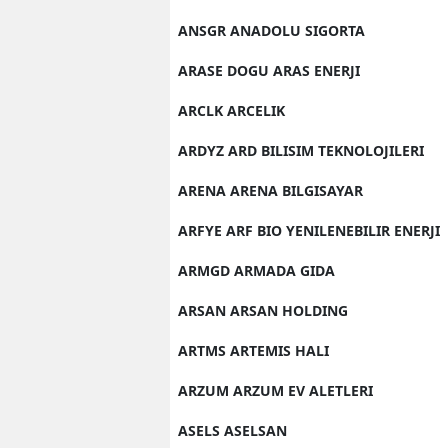
ANSGR ANADOLU SIGORTA
ARASE DOGU ARAS ENERJI
ARCLK ARCELIK
ARDYZ ARD BILISIM TEKNOLOJILERI
ARENA ARENA BILGISAYAR
ARFYE ARF BIO YENILENEBILIR ENERJI
ARMGD ARMADA GIDA
ARSAN ARSAN HOLDING
ARTMS ARTEMIS HALI
ARZUM ARZUM EV ALETLERI
ASELS ASELSAN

───

#### Required work
Answer with nothing but the count of lines in the entries that hold the word "ENERJI".

#### Reply to the exercise
2